Livro: "A noite escura e mais eu", de Lygia Fagundes Telles. Publicado inicialmente em 1995 pela editora Nova Fronteira e relançado pela Companhia das Letras em 2009.

     O ser humano é a matéria-prima de um escritor. É bem difícil um livro onde não há exploração da mente e comportamento humanos, mesmo que refletidos em casas, animais ou objetos inanimados. Em A noite escura e mais eu, publicação de 1995 de Lygia Fagundes Telles (estou aprendendo a amá-la, por sinal), a psique de nossa espécie de polegar opositor é revelada em seu cerne, tanto em pessoas quanto em um cachorro e até mesmo em um anão de jardim. O incrível é perceber como a simples observação de um fato por um ser feito de pedra pode revelar muito sobre seres humanos - incluindo-nos nisso.
     Seguindo a linha de leituras nada tranquilas, Lygia escreve de um modo muito peculiar, pouco fácil para quem não tem muito tato para a leitura: Indagações, respostas, primeira e terceira pessoas se mesclam em um único parágrafo de modo assustador à primeira vista. Junto a isso, a escritora também tem o costume de não fazer finais tão concisos e impactantes, deixando certa lacuna pouco previsível para o leitor preencher. No entanto, tudo isso é por um bem comum: Mostrar a história pelo ponto de vista mais humano possível, com todas as confusões mentais no cerne de questões intrincadíssimas pelos nove curtos contos do livro (curtos, mas cinco vezes maiores do que os contos daqui do Mínima Ideia). As histórias nessa noite escura com Lygia Fagundes Telles incluem um assassinato em doses homeopáticas presenciado pelo anão de jardim citado acima ("Anão de jardim"), um triângulo amoroso que mais se assemelha com um pentagrama ("Você não acha que esfriou?"), uma mãe revivendo e analisando sua relação com a filha suicida à beira de seu túmulo ("Uma branca sombra pálida") e muito mais situações em que o choque de realidade é simplesmente implacável.
     É notável que a escritora - que, para quem não sabe, é macaca velha da literatura brasileira: Está na praça desde os anos 30 e ganhou em 2005 o Prêmio Camões por toda sua obra - tem sentidos aguçadíssimos para tudo que se diz humano. Eu, pessoalmente, preferi (talvez por puro amadorismo, talvez por costume) os contos em que o fim é claro e esmagador, como "Você não acha que esfriou?" e "Uma branca sombra pálida". Eles mostram como, por mais que as amarras estejam apertadas demais na situação, sempre há espaço para mais um nó. Ainda assim, personagens como a espevitada Dolly no conto que leva seu nome, o cachorro que se transforma em homem de "O crachá nos dentes" e até mesmo a senil professora tirana de "Papoulas em feltro negro" são tão tangíveis que é difícil não haver a mesma identificação com eles. Uma identificação, por sinal, nada boa: Dissimulados, infelizes, traumatizados, os personagens nesse livro tornam-se tão humanos quanto nós. Meu caráter foi severamente sequelado pela maldade gratuita e pela bondade esclerosada que permeia muitos dos textos.
     A noite escura e mais eu é um livro de contos coeso como poucos. Acabamos ficando tão integrados ao organizado novelo da obra que notamos, lá no fim, que o eu do título não se trata da escritora, e sim, de nós mesmos. Trata-se da noite escura que nos acompanha a cada dia e se manifesta vez ou outra, gerando o caos que a vida de todos nós é.
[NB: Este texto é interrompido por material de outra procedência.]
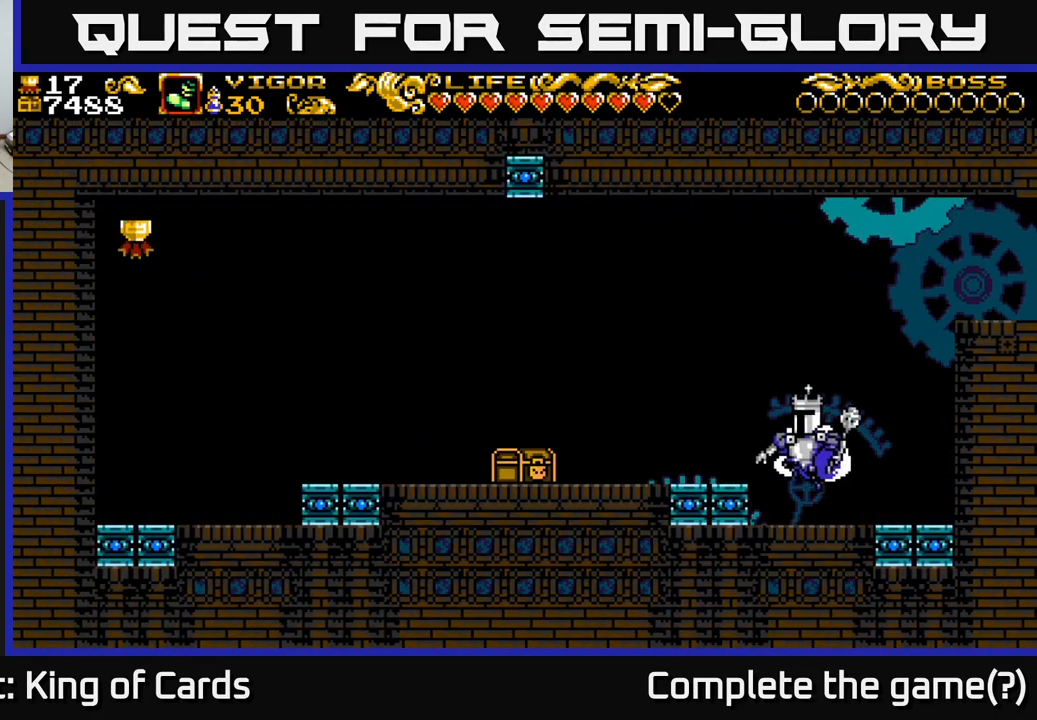
{"buttons": ["DPAD_LEFT"], "right_stick": "center", "events": [[50, "X", "down"], [100, "A", "up"], [217, "X", "up"]]}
Outras informações: O título do livro veio do poema "Assovio", de Cecília Meirelles:

"Ninguém abra a sua porta
para ver que aconteceu:
saímos de braço dado,
a noite escura mais eu.

Ela não sabe o meu rumo,
eu não lhe pergunto o seu:
não posso perder mais nada,
se o que houve já se perdeu.

Vou pelo braço da noite,
levando tudo que é meu:
- a dor que os homens me deram,
e a canção que Deus me deu."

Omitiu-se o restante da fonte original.